| Task list |
- A) Do the following statements agree with the Survivor interview? Answer yes or no for each, and quote the words from the interview that settle it. (i) Tina Wesson beat Laura in the Arena by doing better at balancing a vase on a teeter-totter. (ii) Several players this season voted against their own loved ones. (iii) Tina says Katie helped convince her that Tyson deserved her vote.
- B) In the Survivor interview, what is the name of Ciera Eastin's mother?
- C) Continue the Survivor interview, starting after its last line.

╭─ Passage to read

Interview: Ciera Eastin & Tina Wesson talk ‘Survivor: Blood vs. Water’

Ciera Eastin came ever-so-close to getting her “Survivor” exit interview with her mother Laura Morett. 
For several Redemption Island Duels, Laura was dominating and seemed poised to return to the game, but in the climactic Arena showdown, former winner Tina Wesson was more successful balancing a vase on a teeter-totter.
That denied me a paired exit interview with Laura and the doting daughter who voted her out of the game, the only vote cast by a player against their loved one in this “Survivor: Blood vs. Water” season. Of course, we already know what they would have said, since they repeated their love for each other over and over through the season and in the reunion show, but I could have tried to stir up some trouble.
Instead, Tina and Ciera, the season’s fourth and fifth place finishers were like a friendly mutual admiration society. 
In this exit interview, Ciera makes a pretty convincing case for her pair of not-entirely-successful big moves, as well as the possibility that she could have beaten Tyson if she’d made the Final 3, while Tina discusses the lessons she learned about New School “Survivor.”
Click through for the full Q&A…
HitFix: OK. Let’s start at the top: Your Jury vote, how hard was the decision and was there any wavering at Final Tribal?
Tina Wesson: No, not really. Katie actually helped me to decide who I voted for. It was kinda up-in-the-air for me. She was the one who helped convince me that Tyson would be the best vote and now, after the season’s over and looking back at everything, I’m glad that it happened the way it did.

╰─
╭─ Dataset entries

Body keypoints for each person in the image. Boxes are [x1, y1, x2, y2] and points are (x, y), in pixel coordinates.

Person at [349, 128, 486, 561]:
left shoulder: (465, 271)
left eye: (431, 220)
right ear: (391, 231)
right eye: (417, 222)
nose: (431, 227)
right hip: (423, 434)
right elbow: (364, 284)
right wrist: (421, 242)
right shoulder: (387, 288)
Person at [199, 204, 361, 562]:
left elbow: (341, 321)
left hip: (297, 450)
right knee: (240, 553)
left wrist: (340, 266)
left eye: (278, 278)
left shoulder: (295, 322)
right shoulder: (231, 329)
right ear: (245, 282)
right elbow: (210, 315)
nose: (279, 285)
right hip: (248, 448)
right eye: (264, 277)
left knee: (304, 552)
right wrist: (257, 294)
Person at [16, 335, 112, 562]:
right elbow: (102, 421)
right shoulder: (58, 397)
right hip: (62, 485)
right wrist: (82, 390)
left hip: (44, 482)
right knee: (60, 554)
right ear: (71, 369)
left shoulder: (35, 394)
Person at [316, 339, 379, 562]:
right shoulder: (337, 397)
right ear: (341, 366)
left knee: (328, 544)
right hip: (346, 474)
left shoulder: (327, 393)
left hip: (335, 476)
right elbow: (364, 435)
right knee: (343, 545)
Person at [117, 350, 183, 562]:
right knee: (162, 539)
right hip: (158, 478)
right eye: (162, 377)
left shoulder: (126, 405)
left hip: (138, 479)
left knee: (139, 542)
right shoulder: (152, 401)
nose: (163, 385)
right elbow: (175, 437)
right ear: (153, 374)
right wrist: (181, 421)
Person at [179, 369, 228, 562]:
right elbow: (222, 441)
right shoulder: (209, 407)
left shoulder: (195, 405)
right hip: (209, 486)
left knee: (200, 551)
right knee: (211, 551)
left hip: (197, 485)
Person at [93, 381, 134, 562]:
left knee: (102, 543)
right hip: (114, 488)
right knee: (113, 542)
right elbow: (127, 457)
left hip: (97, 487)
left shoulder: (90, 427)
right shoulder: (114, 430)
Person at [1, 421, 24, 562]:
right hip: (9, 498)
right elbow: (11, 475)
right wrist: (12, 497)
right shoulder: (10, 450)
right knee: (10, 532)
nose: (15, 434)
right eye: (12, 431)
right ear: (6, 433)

╰─
╭─ Dataset entries

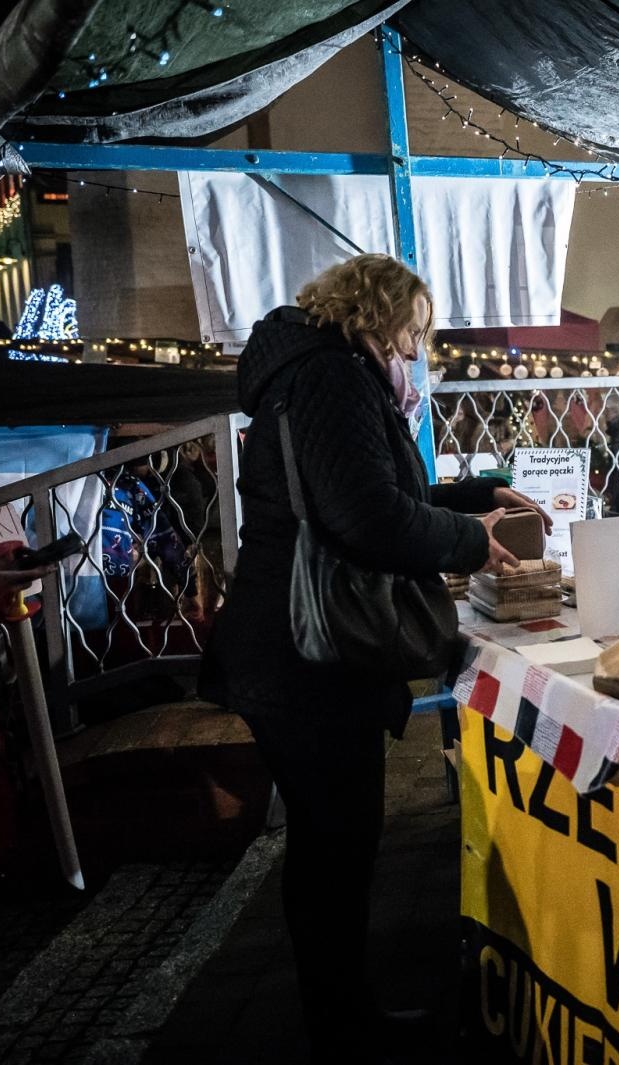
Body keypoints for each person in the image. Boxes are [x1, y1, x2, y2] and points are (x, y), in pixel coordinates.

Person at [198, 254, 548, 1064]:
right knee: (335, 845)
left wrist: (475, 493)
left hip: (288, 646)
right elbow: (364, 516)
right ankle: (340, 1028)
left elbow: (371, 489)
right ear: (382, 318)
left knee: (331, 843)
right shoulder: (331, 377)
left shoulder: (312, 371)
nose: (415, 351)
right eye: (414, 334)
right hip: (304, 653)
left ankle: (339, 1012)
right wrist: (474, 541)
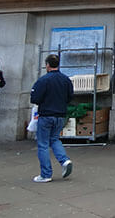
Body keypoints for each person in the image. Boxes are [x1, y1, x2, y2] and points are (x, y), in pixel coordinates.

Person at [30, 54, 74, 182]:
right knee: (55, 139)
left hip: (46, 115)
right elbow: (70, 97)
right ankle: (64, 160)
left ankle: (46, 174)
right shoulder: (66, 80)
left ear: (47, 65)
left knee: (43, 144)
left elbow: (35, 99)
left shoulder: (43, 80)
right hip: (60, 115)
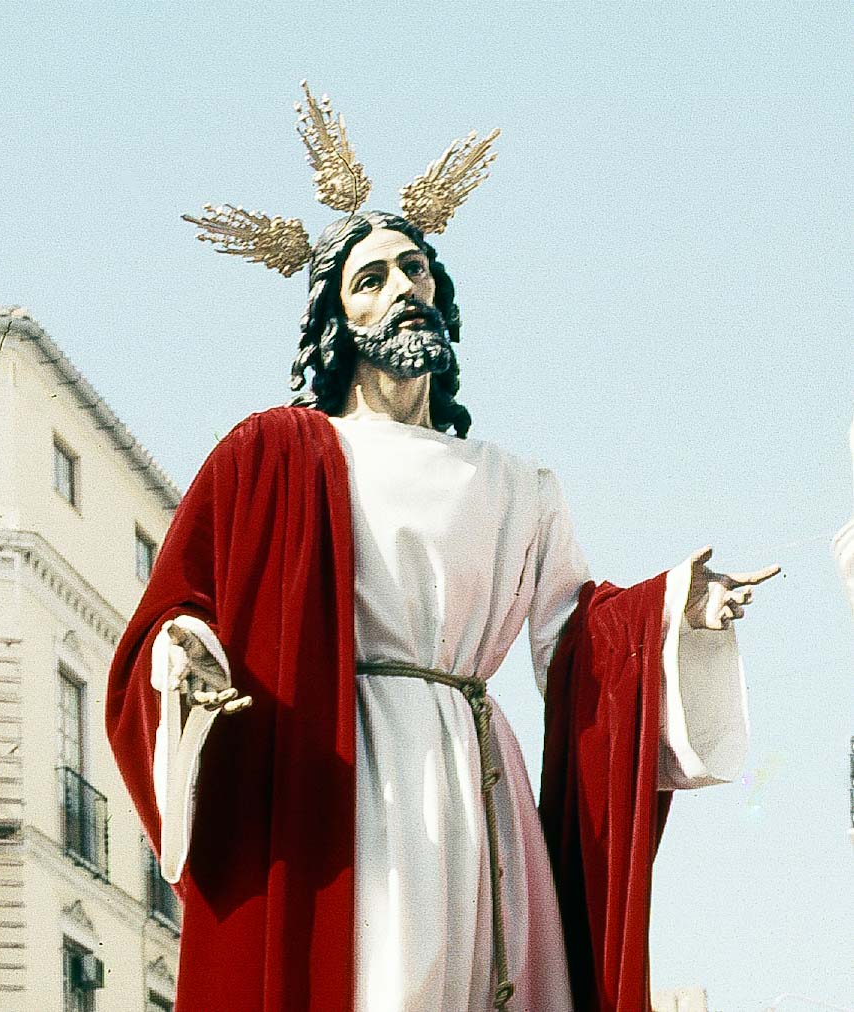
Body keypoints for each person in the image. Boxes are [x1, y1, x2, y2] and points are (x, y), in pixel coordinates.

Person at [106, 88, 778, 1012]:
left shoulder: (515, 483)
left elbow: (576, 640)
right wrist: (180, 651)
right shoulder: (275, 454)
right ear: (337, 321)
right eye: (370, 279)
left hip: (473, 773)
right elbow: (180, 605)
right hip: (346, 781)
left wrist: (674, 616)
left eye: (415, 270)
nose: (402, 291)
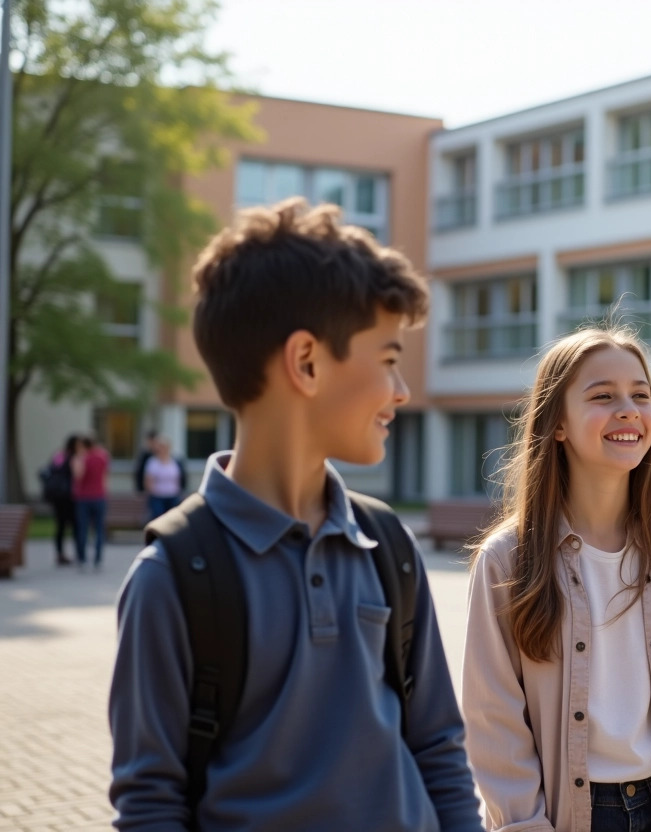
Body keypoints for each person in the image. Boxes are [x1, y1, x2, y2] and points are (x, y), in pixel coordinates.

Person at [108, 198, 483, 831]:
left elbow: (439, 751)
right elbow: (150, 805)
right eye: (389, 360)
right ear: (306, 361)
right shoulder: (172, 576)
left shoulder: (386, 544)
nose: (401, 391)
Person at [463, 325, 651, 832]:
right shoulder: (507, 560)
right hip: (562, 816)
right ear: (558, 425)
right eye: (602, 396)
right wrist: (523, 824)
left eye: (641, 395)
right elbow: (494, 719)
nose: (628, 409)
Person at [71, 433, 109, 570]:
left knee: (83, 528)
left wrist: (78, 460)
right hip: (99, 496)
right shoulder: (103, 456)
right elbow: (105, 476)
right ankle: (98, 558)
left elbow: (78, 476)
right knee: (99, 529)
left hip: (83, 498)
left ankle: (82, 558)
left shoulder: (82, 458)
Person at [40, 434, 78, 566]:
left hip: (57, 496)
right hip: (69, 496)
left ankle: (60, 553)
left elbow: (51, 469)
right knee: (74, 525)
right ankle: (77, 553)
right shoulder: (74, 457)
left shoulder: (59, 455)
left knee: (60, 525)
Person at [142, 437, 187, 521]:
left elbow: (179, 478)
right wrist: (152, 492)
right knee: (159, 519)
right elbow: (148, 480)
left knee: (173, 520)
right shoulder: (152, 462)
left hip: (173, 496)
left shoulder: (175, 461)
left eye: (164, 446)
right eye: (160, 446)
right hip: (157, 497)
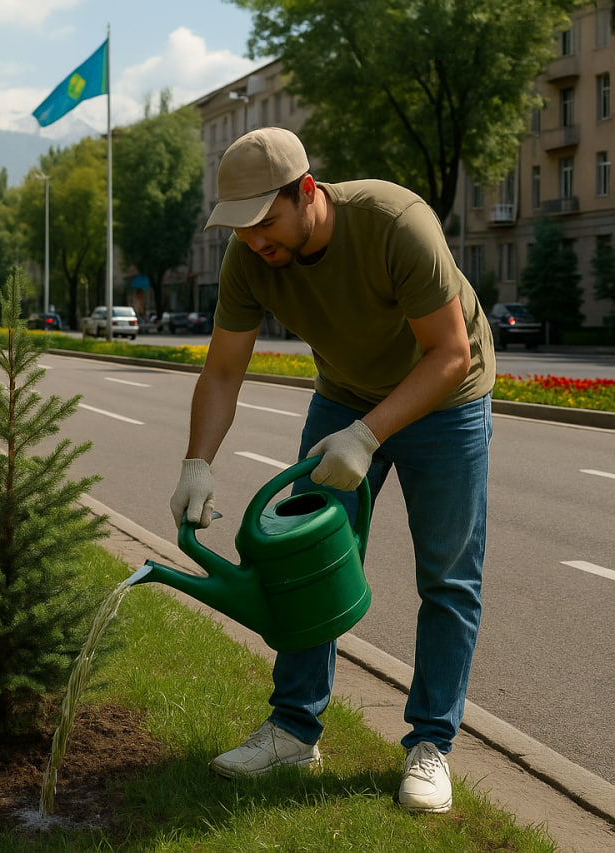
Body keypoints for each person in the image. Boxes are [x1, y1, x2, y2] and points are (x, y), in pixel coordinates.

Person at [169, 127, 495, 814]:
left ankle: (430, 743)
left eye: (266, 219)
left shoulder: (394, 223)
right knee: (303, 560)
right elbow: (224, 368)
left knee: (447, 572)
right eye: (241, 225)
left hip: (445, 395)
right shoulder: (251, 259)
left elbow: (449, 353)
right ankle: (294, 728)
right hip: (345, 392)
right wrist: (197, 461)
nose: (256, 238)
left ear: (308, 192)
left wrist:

╰─

| Responses |
- A)
(i) Yes: "former winner Tina Wesson was more successful balancing a vase on a teeter-totter."
(ii) No: "the only vote cast by a player against their loved one in this “Survivor: Blood vs. Water” season."
(iii) Yes: "She was the one who helped convince me that Tyson would be the best vote"

- B) Laura Morett

- C)
Ciera Eastin: Yeah, for me it was pretty easy. I had in my mind, I had so much convincing trying to convince Gerv or Monica to turn on Tyson and the fact that Tyson played such an amazing game to where these two people wouldn’t turn on him, that’s a million dollars. If Gervase would have done something or if Monica would have done something, they could have potentially won and the fact that they didn’t was, I think, a huge testament to Tyson’s game. It was an easy vote for me to give Tyson the million dollars.
HitFix: For each of you, knowing what the composition of the Jury looked looked like and what it probably would have looked like, if either one of you had snuck into the Top 3, do you feel like you had the resume to win? Either to beat Tyson or if Tyson had gone out, to beat the other two?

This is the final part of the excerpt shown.